## Exercise requirements
Start at the line below containing "root of tail: (585, 356)" and stop at the line containing "nose: (205, 463)". Repeat every line of that stretch exactly, and nothing outside it.

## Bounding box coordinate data
-*-

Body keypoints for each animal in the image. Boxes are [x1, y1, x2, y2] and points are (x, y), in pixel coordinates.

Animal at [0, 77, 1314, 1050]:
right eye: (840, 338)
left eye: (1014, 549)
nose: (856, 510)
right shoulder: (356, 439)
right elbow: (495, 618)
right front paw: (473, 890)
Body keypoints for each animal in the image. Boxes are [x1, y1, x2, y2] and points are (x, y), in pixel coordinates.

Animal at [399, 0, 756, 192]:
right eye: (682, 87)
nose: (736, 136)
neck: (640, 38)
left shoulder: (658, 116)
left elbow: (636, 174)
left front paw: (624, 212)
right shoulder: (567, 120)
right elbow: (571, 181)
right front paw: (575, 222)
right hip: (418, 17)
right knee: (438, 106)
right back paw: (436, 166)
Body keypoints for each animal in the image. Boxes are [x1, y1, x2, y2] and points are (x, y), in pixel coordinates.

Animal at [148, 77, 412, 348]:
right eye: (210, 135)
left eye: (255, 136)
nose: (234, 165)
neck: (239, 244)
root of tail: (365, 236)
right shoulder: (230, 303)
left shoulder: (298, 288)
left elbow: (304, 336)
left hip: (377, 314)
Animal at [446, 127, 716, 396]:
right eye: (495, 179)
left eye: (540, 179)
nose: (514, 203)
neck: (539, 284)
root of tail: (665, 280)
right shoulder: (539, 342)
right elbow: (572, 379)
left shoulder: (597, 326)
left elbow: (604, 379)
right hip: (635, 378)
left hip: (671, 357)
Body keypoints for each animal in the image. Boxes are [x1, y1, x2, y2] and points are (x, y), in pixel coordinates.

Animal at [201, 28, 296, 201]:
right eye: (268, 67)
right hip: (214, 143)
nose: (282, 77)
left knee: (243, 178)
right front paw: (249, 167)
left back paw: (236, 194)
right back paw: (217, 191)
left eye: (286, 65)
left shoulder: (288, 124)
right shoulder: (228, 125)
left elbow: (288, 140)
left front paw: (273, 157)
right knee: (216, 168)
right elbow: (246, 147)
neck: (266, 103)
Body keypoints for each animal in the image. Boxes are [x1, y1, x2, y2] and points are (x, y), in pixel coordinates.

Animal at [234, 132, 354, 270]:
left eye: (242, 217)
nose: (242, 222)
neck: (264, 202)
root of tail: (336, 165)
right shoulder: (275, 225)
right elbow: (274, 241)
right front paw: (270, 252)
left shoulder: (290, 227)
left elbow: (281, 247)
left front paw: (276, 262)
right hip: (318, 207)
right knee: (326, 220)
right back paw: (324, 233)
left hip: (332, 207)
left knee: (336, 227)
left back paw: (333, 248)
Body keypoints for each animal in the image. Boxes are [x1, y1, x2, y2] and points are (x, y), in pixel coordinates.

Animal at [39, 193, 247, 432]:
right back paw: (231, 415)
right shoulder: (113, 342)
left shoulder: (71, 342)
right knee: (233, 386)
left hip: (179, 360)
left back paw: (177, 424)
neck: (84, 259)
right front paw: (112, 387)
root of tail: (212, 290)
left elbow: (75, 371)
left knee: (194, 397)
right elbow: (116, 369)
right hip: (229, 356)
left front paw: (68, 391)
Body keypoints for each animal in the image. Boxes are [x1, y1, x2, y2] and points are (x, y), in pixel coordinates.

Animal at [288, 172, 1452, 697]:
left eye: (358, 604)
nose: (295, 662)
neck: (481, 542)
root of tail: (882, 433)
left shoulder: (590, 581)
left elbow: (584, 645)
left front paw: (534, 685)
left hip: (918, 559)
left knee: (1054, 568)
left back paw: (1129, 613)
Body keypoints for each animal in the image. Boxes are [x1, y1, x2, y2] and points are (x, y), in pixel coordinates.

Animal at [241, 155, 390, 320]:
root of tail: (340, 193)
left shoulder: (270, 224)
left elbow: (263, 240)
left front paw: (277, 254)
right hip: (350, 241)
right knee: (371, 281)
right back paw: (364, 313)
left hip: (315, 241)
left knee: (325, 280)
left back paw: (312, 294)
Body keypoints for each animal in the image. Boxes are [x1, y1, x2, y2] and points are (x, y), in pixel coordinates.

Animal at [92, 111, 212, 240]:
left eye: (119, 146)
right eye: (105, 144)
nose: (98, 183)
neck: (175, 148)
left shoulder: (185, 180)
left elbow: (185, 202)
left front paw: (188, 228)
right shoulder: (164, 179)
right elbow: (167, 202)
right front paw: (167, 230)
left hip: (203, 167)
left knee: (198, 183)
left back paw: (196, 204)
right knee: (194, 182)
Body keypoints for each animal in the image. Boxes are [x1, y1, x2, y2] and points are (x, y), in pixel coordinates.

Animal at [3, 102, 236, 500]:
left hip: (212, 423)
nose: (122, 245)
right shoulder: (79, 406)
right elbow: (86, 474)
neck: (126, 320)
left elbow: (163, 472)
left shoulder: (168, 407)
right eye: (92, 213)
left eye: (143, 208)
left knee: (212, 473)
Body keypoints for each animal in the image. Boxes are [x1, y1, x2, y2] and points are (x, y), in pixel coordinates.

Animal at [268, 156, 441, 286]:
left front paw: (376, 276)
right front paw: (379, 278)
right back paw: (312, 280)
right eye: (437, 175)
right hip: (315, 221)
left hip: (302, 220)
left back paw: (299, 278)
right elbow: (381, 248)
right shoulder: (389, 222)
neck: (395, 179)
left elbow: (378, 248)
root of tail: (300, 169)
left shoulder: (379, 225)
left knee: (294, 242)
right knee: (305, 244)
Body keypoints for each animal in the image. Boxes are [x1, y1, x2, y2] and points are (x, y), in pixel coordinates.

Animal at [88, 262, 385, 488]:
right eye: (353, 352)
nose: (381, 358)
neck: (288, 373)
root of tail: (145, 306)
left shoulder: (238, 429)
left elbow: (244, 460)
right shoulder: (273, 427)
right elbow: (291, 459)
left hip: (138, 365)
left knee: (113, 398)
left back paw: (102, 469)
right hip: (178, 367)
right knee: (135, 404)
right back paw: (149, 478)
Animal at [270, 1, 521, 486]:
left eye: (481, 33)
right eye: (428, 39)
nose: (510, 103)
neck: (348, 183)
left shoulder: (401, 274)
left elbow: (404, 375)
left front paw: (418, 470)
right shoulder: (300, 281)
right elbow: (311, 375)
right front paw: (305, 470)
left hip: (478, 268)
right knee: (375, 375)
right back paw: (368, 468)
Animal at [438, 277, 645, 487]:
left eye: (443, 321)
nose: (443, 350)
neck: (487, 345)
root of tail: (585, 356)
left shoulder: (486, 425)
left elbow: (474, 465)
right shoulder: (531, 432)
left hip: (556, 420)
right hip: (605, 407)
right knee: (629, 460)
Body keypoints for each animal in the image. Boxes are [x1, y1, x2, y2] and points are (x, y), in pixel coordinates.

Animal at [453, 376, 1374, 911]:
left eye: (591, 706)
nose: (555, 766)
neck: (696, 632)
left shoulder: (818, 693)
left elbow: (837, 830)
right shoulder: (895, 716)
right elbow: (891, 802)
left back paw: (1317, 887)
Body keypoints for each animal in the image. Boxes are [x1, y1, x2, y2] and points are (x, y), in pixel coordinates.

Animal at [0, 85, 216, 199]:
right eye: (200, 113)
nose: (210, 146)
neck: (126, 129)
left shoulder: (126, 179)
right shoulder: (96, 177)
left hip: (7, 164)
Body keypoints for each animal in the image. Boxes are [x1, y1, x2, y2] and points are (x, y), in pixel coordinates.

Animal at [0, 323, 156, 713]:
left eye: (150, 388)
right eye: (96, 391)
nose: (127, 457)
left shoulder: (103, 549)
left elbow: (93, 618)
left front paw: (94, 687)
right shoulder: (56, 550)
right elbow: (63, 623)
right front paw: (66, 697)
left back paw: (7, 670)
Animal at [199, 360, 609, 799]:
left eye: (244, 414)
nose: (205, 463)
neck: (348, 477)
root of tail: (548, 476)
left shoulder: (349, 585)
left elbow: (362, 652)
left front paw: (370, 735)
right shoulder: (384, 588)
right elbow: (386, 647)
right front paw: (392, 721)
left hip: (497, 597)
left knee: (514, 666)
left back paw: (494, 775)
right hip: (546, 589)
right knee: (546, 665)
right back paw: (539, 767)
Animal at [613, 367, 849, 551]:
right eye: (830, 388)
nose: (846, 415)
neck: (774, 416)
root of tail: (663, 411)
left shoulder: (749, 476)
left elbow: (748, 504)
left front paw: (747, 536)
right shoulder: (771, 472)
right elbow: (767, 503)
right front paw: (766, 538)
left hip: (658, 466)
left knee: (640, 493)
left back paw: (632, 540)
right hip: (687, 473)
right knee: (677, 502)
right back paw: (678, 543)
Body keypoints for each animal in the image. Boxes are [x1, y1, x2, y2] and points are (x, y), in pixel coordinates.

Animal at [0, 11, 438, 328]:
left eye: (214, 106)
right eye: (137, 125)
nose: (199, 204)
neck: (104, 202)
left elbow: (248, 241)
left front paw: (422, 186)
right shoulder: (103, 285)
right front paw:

-*-

## Exercise solution
root of tail: (585, 356)
left shoulder: (486, 425)
left elbow: (474, 465)
right shoulder: (531, 432)
left hip: (556, 420)
right hip: (605, 407)
right knee: (629, 460)
Body keypoints for each animal in the image. Boxes are [x1, y1, x2, y2] and points are (x, y), in pixel coordinates.

Animal at [453, 376, 1374, 911]:
left eye: (591, 706)
nose: (555, 766)
neck: (696, 632)
left shoulder: (818, 693)
left elbow: (837, 830)
right shoulder: (895, 716)
right elbow: (891, 802)
left back paw: (1317, 887)
Body keypoints for each animal in the image. Boxes are [x1, y1, x2, y2] and points are (x, y), in pixel coordinates.

Animal at [0, 85, 216, 199]:
right eye: (200, 113)
nose: (210, 146)
neck: (126, 129)
left shoulder: (126, 179)
right shoulder: (96, 177)
left hip: (7, 164)
Body keypoints for each animal in the image. Boxes are [x1, y1, x2, y2] and points are (x, y), in pixel coordinates.

Animal at [0, 323, 156, 713]:
left eye: (150, 388)
right eye: (96, 391)
nose: (127, 457)
left shoulder: (103, 549)
left elbow: (93, 618)
left front paw: (94, 687)
right shoulder: (56, 550)
right elbow: (63, 623)
right front paw: (66, 697)
left back paw: (7, 670)
Animal at [199, 360, 609, 799]:
left eye: (244, 414)
nose: (205, 463)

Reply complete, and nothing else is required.